Exercise aim:
Your answer must be the exact lines of the listing below that run from the line with "start to plan accordingly. Don" to the line with "Rashford caught the", ends included, and no pictures.

Records for the exercise:
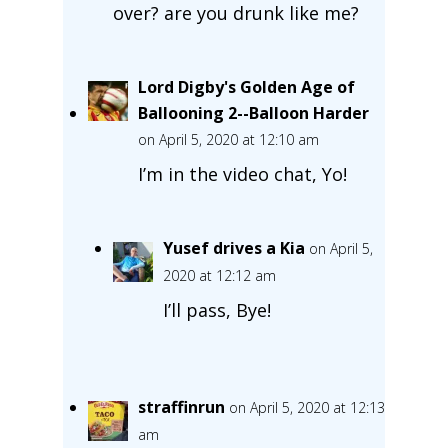
over? are you drunk like me?
Lord Digby's Golden Age of
Ballooning 2--Balloon Harder
on April 5, 2020 at 12:10 am
I’m in the video chat, Yo!
Yusef drives a Kia
on April 5,
2020 at 12:12 am
I’ll pass, Bye!
straffinrun
on April 5, 2020 at 12:13
am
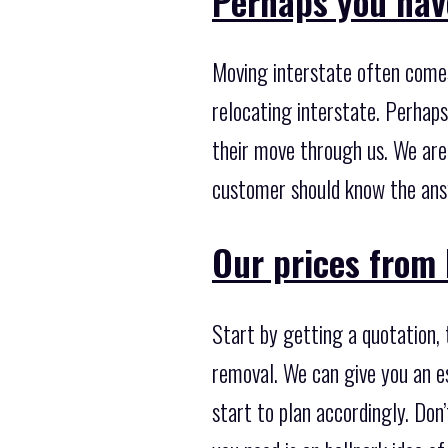
Perhaps you hav
Moving interstate often come
relocating interstate. Perhaps
their move through us. We are
customer should know the ans
Our prices from 
Start by getting a quotation,
removal. We can give you an es
start to plan accordingly. Don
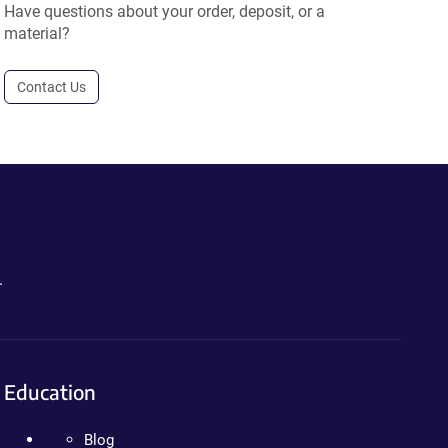
Have questions about your order, deposit, or a
material?
Contact Us
.
Education
Blog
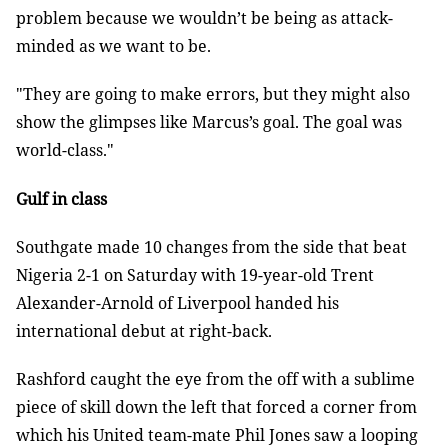
problem because we wouldn’t be being as attack-
minded as we want to be.
"They are going to make errors, but they might also
show the glimpses like Marcus’s goal. The goal was
world-class."
Gulf in class
Southgate made 10 changes from the side that beat
Nigeria 2-1 on Saturday with 19-year-old Trent
Alexander-Arnold of Liverpool handed his
international debut at right-back.
Rashford caught the eye from the off with a sublime
piece of skill down the left that forced a corner from
which his United team-mate Phil Jones saw a looping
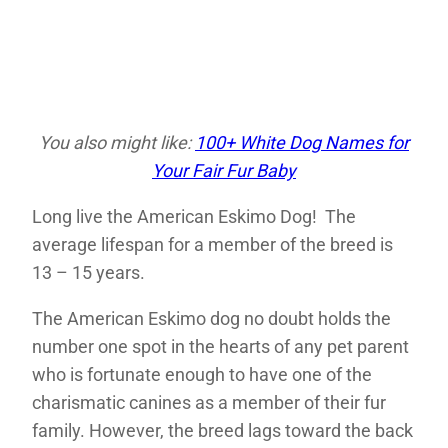
You also might like:
100+ White Dog Names for
Your Fair Fur Baby
Long live the American Eskimo Dog! The
average lifespan for a member of the breed is
13 – 15 years.
The American Eskimo dog no doubt holds the
number one spot in the hearts of any pet parent
who is fortunate enough to have one of the
charismatic canines as a member of their fur
family. However, the breed lags toward the back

Answer box:
start to plan accordingly. Don
Have questions about your order, deposit, or a
material?
Contact Us
.
Education
Blog
problem because we wouldn’t be being as attack-
minded as we want to be.
"They are going to make errors, but they might also
show the glimpses like Marcus’s goal. The goal was
world-class."
Gulf in class
Southgate made 10 changes from the side that beat
Nigeria 2-1 on Saturday with 19-year-old Trent
Alexander-Arnold of Liverpool handed his
international debut at right-back.
Rashford caught the eye from the off with a sublime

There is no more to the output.